**Selected passage**

------------------------

Happy to see this whole thing finally coming to an end, its a nice wrap to the dead market we've had for the past 2 years. I'm excited for 2024 in crypto!
The rumour about Binance indictment by DoJ has been going around for 1-2 years now. Its one of the last remaining pieces of major news that could have potentially negatively affected the industry. After two years of prosecutions, regulatory uncertainty and general poor market conditions, its only now starting to feel like there's light at the end of the tunnel.
Not really. SEC investigations are civil, not criminal. They might end up paying a fine, but there is no risk of jail time or anything similar. Also, while I like Kraken as an exchange, its market share is not significant enough for it to matter in the big picture.
SEC investigations address both aspects, when it gets past investigation to litigation, they do civil litigation themselves and refer to DOJ for potential criminal prosecution.
That’s pretty unlikely to happen at the moment though. I’m far from a Tether fanboy, but in this interest rate environment they are likely making boatloads of money just by sitting on a nice chunk of T-bills.
There are now lots of efficient cryptos and some that can run on a single wind turbine. But I am with you, hoping the energyvore ones die as fast as possible.
The efficient ones are still outright scams if not blatantly illegal. All cryptocurrencies should die. After more than a decade it's clear by now that blockchains are a useless technology and the investors are getting more and more desperate to pass the bag.
More specifically now you can get actual real money by putting your savings in a bank account (and most people are struggling to pay the increased cost of living), there's less incentive to throw it away in a casino.
A lot of the inflation seen in the U.S. is corporate profit-taking such as when the automakers used the chip shortages to steer buyers towards the highest-end models they prioritized for production while less profitable models were back ordered.
That matters because cryptocurrencies don’t help at all with the inflation consumers are seeing, while adding more personal risk and an exchange rate to arbitrage.
You have an interesting worldview. Corporations take profits to pay their employees. They do this with or without inflation and always have.
How would a crypto "help" with inflation? In the same way the Dollar "helps" with the inflation of the Euro?
Cryptos don't add to personal risk, people do that. If you think cryptos are making an impact, you should understand that the entire crypto economy is a rounding error in inflationary impact.
I think you misunderstood the point: when a large portion of the cost increases are due to companies raising their profit margins, changing how you pay for it won’t affect that.

------------------------

[Dataset entries]

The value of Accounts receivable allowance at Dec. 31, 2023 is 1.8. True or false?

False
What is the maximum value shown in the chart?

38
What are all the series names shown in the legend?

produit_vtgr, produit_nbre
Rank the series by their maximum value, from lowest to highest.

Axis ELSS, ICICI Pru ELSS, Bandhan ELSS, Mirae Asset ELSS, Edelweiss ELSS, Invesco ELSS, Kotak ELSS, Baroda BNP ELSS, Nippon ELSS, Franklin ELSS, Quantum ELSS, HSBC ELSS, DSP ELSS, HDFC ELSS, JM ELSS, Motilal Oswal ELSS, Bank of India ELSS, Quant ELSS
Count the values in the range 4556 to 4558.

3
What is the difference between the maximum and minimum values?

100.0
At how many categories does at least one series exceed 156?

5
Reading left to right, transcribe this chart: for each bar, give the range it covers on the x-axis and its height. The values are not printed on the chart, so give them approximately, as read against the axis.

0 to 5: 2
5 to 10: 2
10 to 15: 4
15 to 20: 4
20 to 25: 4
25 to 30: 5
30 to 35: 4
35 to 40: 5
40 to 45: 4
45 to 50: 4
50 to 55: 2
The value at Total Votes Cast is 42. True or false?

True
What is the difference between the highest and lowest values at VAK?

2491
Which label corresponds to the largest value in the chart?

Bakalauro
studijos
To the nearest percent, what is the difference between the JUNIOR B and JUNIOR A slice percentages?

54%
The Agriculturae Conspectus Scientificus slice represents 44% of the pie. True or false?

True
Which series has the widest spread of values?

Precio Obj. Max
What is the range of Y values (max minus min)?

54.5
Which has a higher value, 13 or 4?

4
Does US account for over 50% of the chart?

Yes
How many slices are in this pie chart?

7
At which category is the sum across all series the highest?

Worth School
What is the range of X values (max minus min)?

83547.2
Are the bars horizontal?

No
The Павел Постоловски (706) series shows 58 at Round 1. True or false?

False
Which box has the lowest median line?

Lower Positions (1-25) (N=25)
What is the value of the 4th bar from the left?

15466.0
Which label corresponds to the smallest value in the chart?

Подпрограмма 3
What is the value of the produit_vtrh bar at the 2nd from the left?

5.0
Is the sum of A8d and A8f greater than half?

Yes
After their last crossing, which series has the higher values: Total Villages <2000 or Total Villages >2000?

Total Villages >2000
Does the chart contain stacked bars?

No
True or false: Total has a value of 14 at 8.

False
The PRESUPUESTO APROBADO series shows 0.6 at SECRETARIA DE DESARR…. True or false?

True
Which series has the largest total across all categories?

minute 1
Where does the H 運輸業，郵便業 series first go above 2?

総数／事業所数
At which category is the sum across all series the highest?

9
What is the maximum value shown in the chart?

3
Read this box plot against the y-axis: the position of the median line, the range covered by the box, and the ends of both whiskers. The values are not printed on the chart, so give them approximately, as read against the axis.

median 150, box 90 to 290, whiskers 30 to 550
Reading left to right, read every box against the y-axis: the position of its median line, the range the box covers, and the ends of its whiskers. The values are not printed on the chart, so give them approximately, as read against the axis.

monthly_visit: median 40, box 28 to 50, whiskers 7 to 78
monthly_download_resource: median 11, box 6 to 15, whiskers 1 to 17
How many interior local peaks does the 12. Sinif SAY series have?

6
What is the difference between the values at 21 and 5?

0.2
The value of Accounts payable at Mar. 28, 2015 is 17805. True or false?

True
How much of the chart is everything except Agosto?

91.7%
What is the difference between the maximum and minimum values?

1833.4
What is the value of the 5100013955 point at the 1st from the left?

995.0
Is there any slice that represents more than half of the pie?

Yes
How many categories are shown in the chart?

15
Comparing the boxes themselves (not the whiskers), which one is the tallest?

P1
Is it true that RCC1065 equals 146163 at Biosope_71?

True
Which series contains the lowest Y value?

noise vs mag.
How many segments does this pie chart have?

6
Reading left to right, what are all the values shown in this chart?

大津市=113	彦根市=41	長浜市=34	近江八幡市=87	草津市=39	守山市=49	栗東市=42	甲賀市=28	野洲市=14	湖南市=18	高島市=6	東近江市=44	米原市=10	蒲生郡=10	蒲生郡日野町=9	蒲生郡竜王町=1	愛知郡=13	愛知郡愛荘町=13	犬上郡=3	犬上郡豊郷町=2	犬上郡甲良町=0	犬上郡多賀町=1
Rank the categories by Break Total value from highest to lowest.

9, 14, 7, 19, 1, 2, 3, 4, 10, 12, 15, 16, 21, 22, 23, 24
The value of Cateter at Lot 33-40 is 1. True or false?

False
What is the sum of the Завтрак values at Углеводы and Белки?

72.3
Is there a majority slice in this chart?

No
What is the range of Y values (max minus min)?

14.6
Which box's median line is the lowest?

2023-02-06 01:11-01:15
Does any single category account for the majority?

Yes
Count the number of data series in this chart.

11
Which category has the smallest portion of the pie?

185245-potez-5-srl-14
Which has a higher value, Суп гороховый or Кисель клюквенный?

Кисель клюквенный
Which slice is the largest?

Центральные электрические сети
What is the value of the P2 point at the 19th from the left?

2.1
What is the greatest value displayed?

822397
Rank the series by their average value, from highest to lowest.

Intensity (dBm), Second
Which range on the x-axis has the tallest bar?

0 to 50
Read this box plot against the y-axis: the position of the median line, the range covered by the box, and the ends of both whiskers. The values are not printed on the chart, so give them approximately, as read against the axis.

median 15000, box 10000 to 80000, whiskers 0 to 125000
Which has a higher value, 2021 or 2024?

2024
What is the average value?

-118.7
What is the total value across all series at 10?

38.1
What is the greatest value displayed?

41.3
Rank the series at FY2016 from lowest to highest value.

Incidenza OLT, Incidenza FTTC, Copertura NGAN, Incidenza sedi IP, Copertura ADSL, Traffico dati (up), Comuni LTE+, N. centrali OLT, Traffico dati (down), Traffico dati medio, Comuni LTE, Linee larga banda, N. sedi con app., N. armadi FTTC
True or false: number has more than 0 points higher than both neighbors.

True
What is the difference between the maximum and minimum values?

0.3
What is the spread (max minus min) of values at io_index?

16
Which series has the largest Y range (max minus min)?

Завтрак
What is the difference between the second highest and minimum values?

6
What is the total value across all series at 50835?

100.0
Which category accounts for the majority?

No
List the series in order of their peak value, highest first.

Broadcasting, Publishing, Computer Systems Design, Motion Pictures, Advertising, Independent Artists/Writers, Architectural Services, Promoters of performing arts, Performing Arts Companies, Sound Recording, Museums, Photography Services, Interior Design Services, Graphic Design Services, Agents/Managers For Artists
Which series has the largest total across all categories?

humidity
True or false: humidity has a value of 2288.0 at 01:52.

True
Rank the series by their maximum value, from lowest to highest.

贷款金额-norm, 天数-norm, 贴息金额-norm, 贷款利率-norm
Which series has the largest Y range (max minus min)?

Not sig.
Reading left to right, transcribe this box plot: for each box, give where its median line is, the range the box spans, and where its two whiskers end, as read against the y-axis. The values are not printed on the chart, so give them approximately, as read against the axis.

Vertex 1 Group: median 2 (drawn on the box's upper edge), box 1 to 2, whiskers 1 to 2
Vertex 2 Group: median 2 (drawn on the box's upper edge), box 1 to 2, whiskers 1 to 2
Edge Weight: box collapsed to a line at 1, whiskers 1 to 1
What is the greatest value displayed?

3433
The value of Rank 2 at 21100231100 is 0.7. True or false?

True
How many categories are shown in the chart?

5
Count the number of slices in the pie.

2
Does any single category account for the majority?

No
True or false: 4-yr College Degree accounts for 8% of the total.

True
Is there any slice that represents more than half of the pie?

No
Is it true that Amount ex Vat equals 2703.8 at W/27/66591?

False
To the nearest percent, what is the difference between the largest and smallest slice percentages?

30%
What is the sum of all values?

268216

------------------------

**Using the information**
A - Can you copy the crypto discussion word for word between "That matters because" and "of the Euro?", inclusive?
B - Could you write what comes next in the crypto discussion, picking up after its final comment?

**Answers by item**
A -
That matters because cryptocurrencies don’t help at all with the inflation consumers are seeing, while adding more personal risk and an exchange rate to arbitrage.
You have an interesting worldview. Corporations take profits to pay their employees. They do this with or without inflation and always have.
How would a crypto "help" with inflation? In the same way the Dollar "helps" with the inflation of the Euro?

B -
It is. If you’ve never learned economic except from cryptocurrency marketing material, inflation simply refers to the prices of goods and services increasing, not any one specific cause. That can happen due to real changes in demand or supply, government policy changes, or other factors like changes in the labor market. It’s key to understand why inflation is happening because that tells you both whether it’s a problem - almost all serious economists think modest inflation is good for keeping the economy moving – and what kinds of fixes might be needed. For example, a crop failure will cause a spike in prices but if you don’t have reason to expect a late frost to happen again you probably don’t need to make structural changes; if some industrial component costs more because mines are running out, you might need a larger intervention.
In this case, prices went all over the place during the pandemic and the question is how they recover – companies are a lot quicker to raise prices than lower them and if you look at the business press there were a lot of record profits reported - the most since the 1950s when American companies were reaping the profits of uninterrupted production capacity selling to post-WWII Europe:
That's _part_ of how inflation works. The current inflation cycles is numerous different issues compounded (corporate profit seeking, money printing, supply chain issues, extremely high employment rate, pay increases). I know crypto bros like to say it's only money printing, so they can point to their fake money and say "you can't print money here", but the world isn't so simplistic.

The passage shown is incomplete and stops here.